== Segment start ==

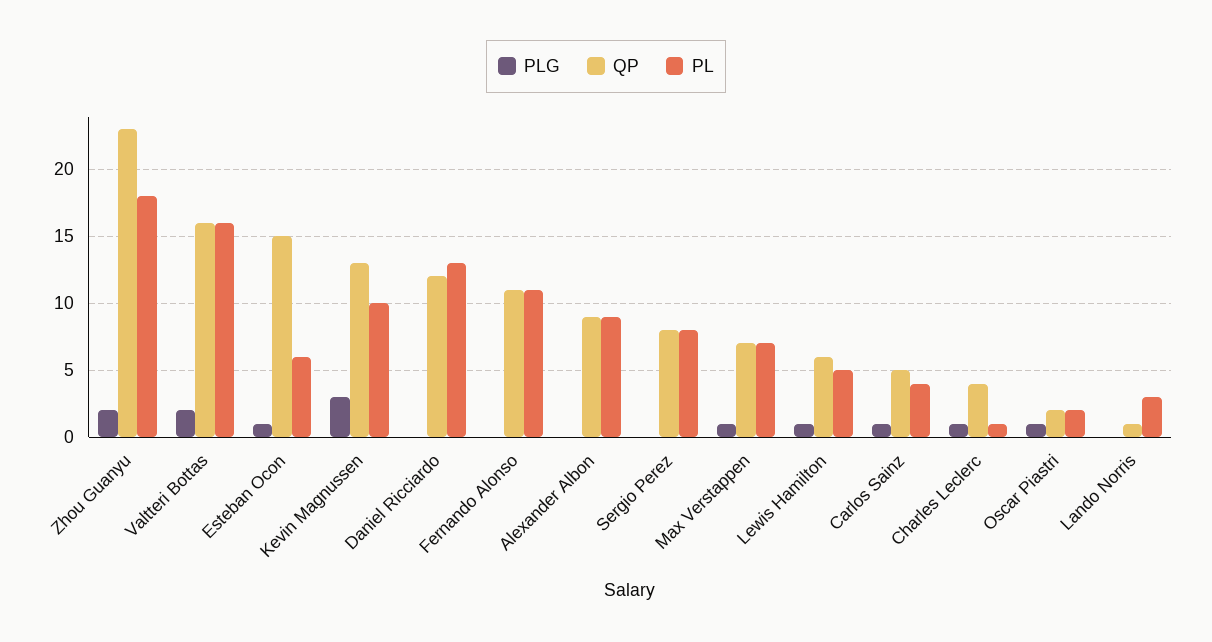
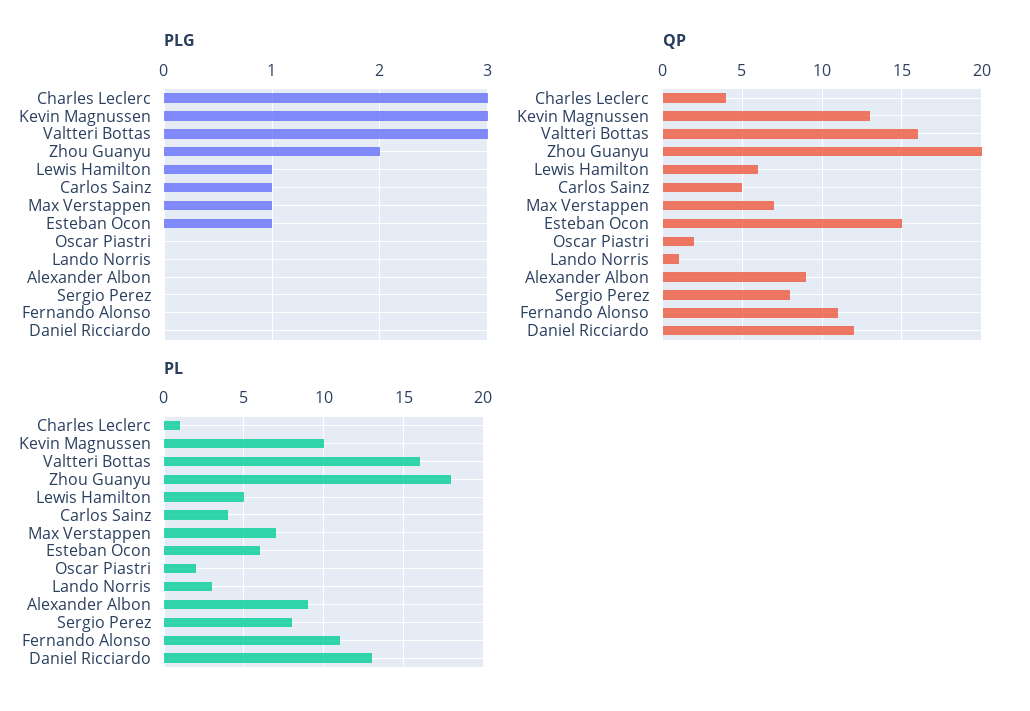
  {
    "PLG": {
      "Zhou Guanyu": 2,
-     "Valtteri Bottas": 2,
+     "Valtteri Bottas": 3,
      "Esteban Ocon": 1,
      "Kevin Magnussen": 3,
      "Daniel Ricciardo": 0,
      "Fernando Alonso": 0,
      "Alexander Albon": 0,
      "Sergio Perez": 0,
      "Max Verstappen": 1,
      "Lewis Hamilton": 1,
      "Carlos Sainz": 1,
-     "Charles Leclerc": 1,
+     "Charles Leclerc": 3,
-     "Oscar Piastri": 1,
+     "Oscar Piastri": 0,
      "Lando Norris": 0
    },
    "QP": {
-     "Zhou Guanyu": 23,
+     "Zhou Guanyu": 20,
      "Valtteri Bottas": 16,
      "Esteban Ocon": 15,
      "Kevin Magnussen": 13,
      "Daniel Ricciardo": 12,
      "Fernando Alonso": 11,
      "Alexander Albon": 9,
      "Sergio Perez": 8,
      "Max Verstappen": 7,
      "Lewis Hamilton": 6,
      "Carlos Sainz": 5,
      "Charles Leclerc": 4,
      "Oscar Piastri": 2,
      "Lando Norris": 1
    },
    "PL": {
      "Zhou Guanyu": 18,
      "Valtteri Bottas": 16,
      "Esteban Ocon": 6,
      "Kevin Magnussen": 10,
      "Daniel Ricciardo": 13,
      "Fernando Alonso": 11,
      "Alexander Albon": 9,
      "Sergio Perez": 8,
      "Max Verstappen": 7,
      "Lewis Hamilton": 5,
      "Carlos Sainz": 4,
      "Charles Leclerc": 1,
      "Oscar Piastri": 2,
      "Lando Norris": 3
    }
  }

== Segment end ==

* [EXERCISE INSTRUCTIONS]:
Copy here each line of the preceding records with "Valtteri" in it.

* [THE ANSWER]:
-     "Valtteri Bottas": 2,
+     "Valtteri Bottas": 3,
      "Valtteri Bottas": 16,
      "Valtteri Bottas": 16,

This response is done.